Diagn Microbiol Infect Dis. 1997 Dec;29(4):259-63. doi: 10.1016/s0732-8893(97)00159-4.
Nosocomial blood stream infections due to streptococci represent an increasingly important problem, particularly among neutropenic cancer patients. This problem is compounded by the emerging resistance to antimicrobial agents commonly used for empiric or prophylactic treatment of hospitalized patients. In this study, we examined the species distribution and antimicrobial susceptibility profile of 295 streptococcal nosocomial blood stream isolates from more than 30 U.S. medical centers (SCOPE National Surveillance Program). Streptococci accounted for 5.9% of all nosocomial blood stream isolates reported. The viridans group streptococci (VGS) were the most frequently isolated streptococci (50.8%), followed by the beta-haemolytic streptococci (31.9%) and pneumococci (13.2%). The beta-haemolytic streptococci were dominated by serogroup B strains (63%), followed by serogroups A and G. Of these organisms, 193 strains were referred for subsequent monitor susceptibility testing. Approximately 14% of S. pneumoniae, 9.2% of VGS, and 0% of beta-haemolytic streptococci were resistant to penicillin.
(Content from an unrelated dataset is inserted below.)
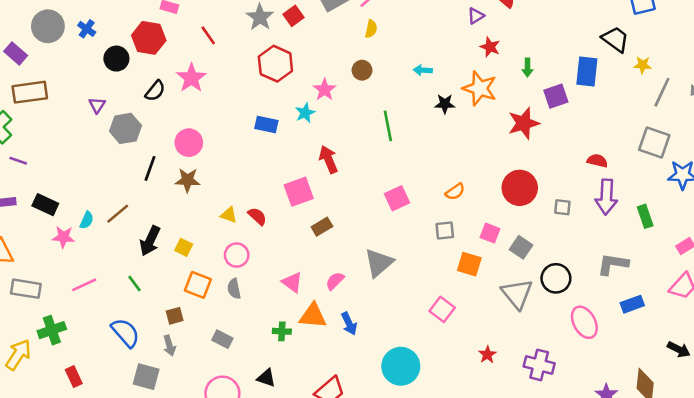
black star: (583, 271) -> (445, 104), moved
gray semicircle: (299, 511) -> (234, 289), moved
Ceftriaxone was highly active against virtually all isolates (93-100% susceptible) except the VGS (77% susceptible). The rank order for activity of the four agents tested against the 193 isolates was vancomycin > ceftriaxone > penicillin > erythromycin. Importantly, 69% of the penicillin intermediate and resistant strains of VGS were also resistant to at least one additional antimicrobial (31% resistant to ceftriaxone, 51% resistant to erythromycin, 15% resistant to both ceftriaxone and erythromycin). The relatively poor activity of erythromycin against virtually all streptococci and the frequent association of macrolide resistance with penicillin resistance among the VGS suggests that both macrolides and beta-lactam agents might have limited value as prophylactic agents for dental procedures and in empiric or prophylactic use in neutropenic patients.
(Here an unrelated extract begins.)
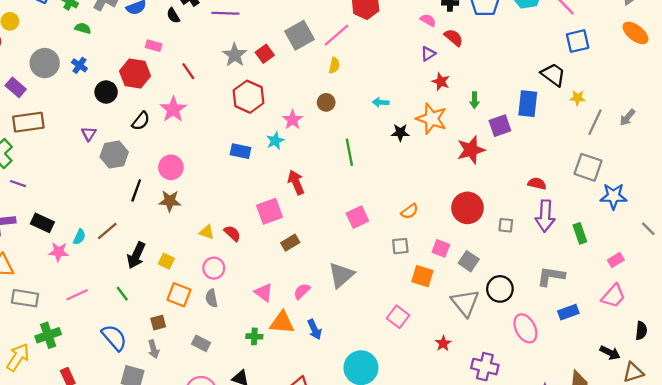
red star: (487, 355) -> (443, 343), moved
由链球菌引起的医院血流感染是一个日益重要的问题,尤其在中性粒细胞减少的癌症患者中。住院患者经验性或预防性治疗常用抗菌药物出现的耐药性使这一问题更加复杂。在本研究中,我们检查了来自美国30多个医疗中心的295株医院血流链球菌分离株的菌种分布和抗菌药物敏感性概况(SCOPE国家监测项目)。链球菌占所有报告的医院血流分离株的5.9%。草绿色链球菌(VGS)是最常分离出的链球菌(50.8%),其次是β溶血性链球菌(31.9%)和肺炎链球菌(13.2%)。β溶血性链球菌以B血清群菌株为主(63%),其次是A和G血清群。这些菌株中,193株被送去进行后续的监测药敏试验。约14%的肺炎链球菌、9.2%的VGS和0%的β溶血性链球菌对青霉素耐药。除VGS外(77%敏感),头孢曲松对几乎所有分离株都具有高活性(93 - 100%敏感)。针对193株分离株测试的四种药物的活性排序为万古霉素>头孢曲松>青霉素>红霉素。重要的是,69%的VGS青霉素中介和耐药菌株也对至少一种其他抗菌药物耐药(31%对头孢曲松耐药,51%对红霉素耐药,15%对头孢曲松和红霉素都耐药)。红霉素对几乎所有链球菌的活性相对较差,且VGS中大环内酯类耐药与青霉素耐药频繁相关,这表明大环内酯类和β内酰胺类药物作为牙科手术预防性用药以及中性粒细胞减少患者经验性或预防性用药的价值可能有限。